First, let us visualize NO2 data for March 2019.
data(NO2_2019)
r <- raster(NO2_2019[1, ,],xmn=-179.5,xmx=179.5,ymn=-89.5,ymx=89.5,crs="+proj=longlat +datum=WGS84")
plot(r, legend=F, main="2019 March NO2 levels")
map("world",add=T, fill=FALSE, col="darkgrey")
Visualize 2D cross sections of 3D events
Next we extract 3D events from March - June 2019. Then we visualize 2D cross sections of these 3D events for March 2019.
data(NO2_2019)
output <- get_clusters_3d(NO2_2019, thres=0.97, epsilon = 2, miniPts = 20)
cluster.all <- output$clusters
xyz.high <- output$data
all_no2_clusters_march <- xyz.high[xyz.high[,1]==1,-1]
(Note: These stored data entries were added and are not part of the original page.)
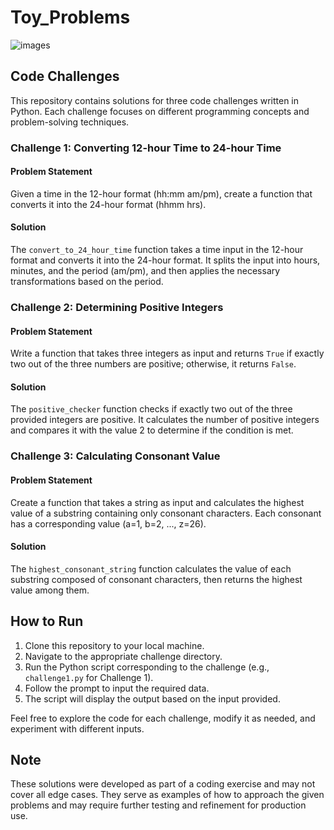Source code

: # Toy_Problems

![images](https://github.com/Arnold-Mwangi/Toy_Problems/assets/78974739/fb8447d9-1ba1-46b3-b42c-66ac408578b3)

## Code Challenges

This repository contains solutions for three code challenges written in Python. Each challenge focuses on different programming concepts and problem-solving techniques.

### Challenge 1: Converting 12-hour Time to 24-hour Time

#### Problem Statement
Given a time in the 12-hour format (hh:mm am/pm), create a function that converts it into the 24-hour format (hhmm hrs).

#### Solution
The `convert_to_24_hour_time` function takes a time input in the 12-hour format and converts it into the 24-hour format. It splits the input into hours, minutes, and the period (am/pm), and then applies the necessary transformations based on the period.

### Challenge 2: Determining Positive Integers

#### Problem Statement
Write a function that takes three integers as input and returns `True` if exactly two out of the three numbers are positive; otherwise, it returns `False`.

#### Solution
The `positive_checker` function checks if exactly two out of the three provided integers are positive. It calculates the number of positive integers and compares it with the value 2 to determine if the condition is met.

### Challenge 3: Calculating Consonant Value

#### Problem Statement
Create a function that takes a string as input and calculates the highest value of a substring containing only consonant characters. Each consonant has a corresponding value (a=1, b=2, ..., z=26).

#### Solution
The `highest_consonant_string` function calculates the value of each substring composed of consonant characters, then returns the highest value among them.

## How to Run

1. Clone this repository to your local machine.
2. Navigate to the appropriate challenge directory.
3. Run the Python script corresponding to the challenge (e.g., `challenge1.py` for Challenge 1).
4. Follow the prompt to input the required data.
5. The script will display the output based on the input provided.

Feel free to explore the code for each challenge, modify it as needed, and experiment with different inputs.

## Note

These solutions were developed as part of a coding exercise and may not cover all edge cases. They serve as examples of how to approach the given problems and may require further testing and refinement for production use.
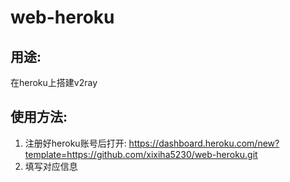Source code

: # web-heroku
## 用途: 
在heroku上搭建v2ray
## 使用方法:
1. 注册好heroku账号后打开: https://dashboard.heroku.com/new?template=https://github.com/xixiha5230/web-heroku.git
2. 填写对应信息
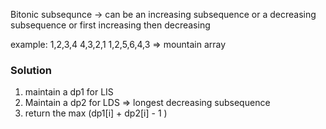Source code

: Bitonic subsequnce -> can be an increasing subsequence or a decreasing subsequence or first increasing then decreasing

example: 1,2,3,4
4,3,2,1
1,2,5,6,4,3 => mountain array


### Solution 
1. maintain a dp1 for LIS 
2. Maintain a dp2 for LDS => longest decreasing subsequence
3. return the max (dp1[i] + dp2[i] - 1 )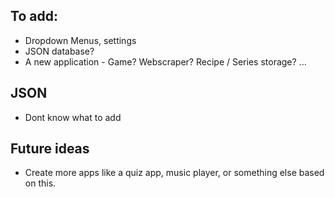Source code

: ## To add:

- Dropdown Menus, settings
- JSON database?
- A new application - Game? Webscraper? Recipe / Series storage? ...

## JSON
- Dont know what to add

## Future ideas
- Create more apps like a quiz app, music player, or something else based on this.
all_cluster_ids_march <- cluster.all$cluster[xyz.high[,1]==1]
cluster_ids_march <- all_cluster_ids_march[all_cluster_ids_march!=0]
no2_clusters_march <- all_no2_clusters_march[all_cluster_ids_march!=0,]
march_map <- matrix(0, nrow=180, ncol=360)
set.seed(123)
new_ids <- sample( length(unique(cluster_ids_march)),length(unique(cluster_ids_march)) )
new_cluster_ids <- cluster_ids_march
for(i in 1:length(unique(cluster_ids_march)) ) {
new_cluster_ids[ cluster_ids_march== unique(cluster_ids_march)[i]] <- new_ids[i]
}
march_map[no2_clusters_march[,1:2]] <- new_cluster_ids
r <- raster(march_map,xmn=-179.5,xmx=179.5,ymn=-89.5,ymx=89.5,crs="+proj=longlat +datum=WGS84")
plot(r, legend=F)
map("world",add=T, fill=FALSE, col="darkgrey")
We see NO2 clusters extracted for March 2019 in the above figure. Each colour represents a single cluster.
References
Kandanaarachchi, Sevvandi, Rob J Hyndman, and Kate Smith-Miles. 2020. “Early Classification of Spatio-Temporal Events Using Partial Information.” PLoS ONE 15 (8): e0236331.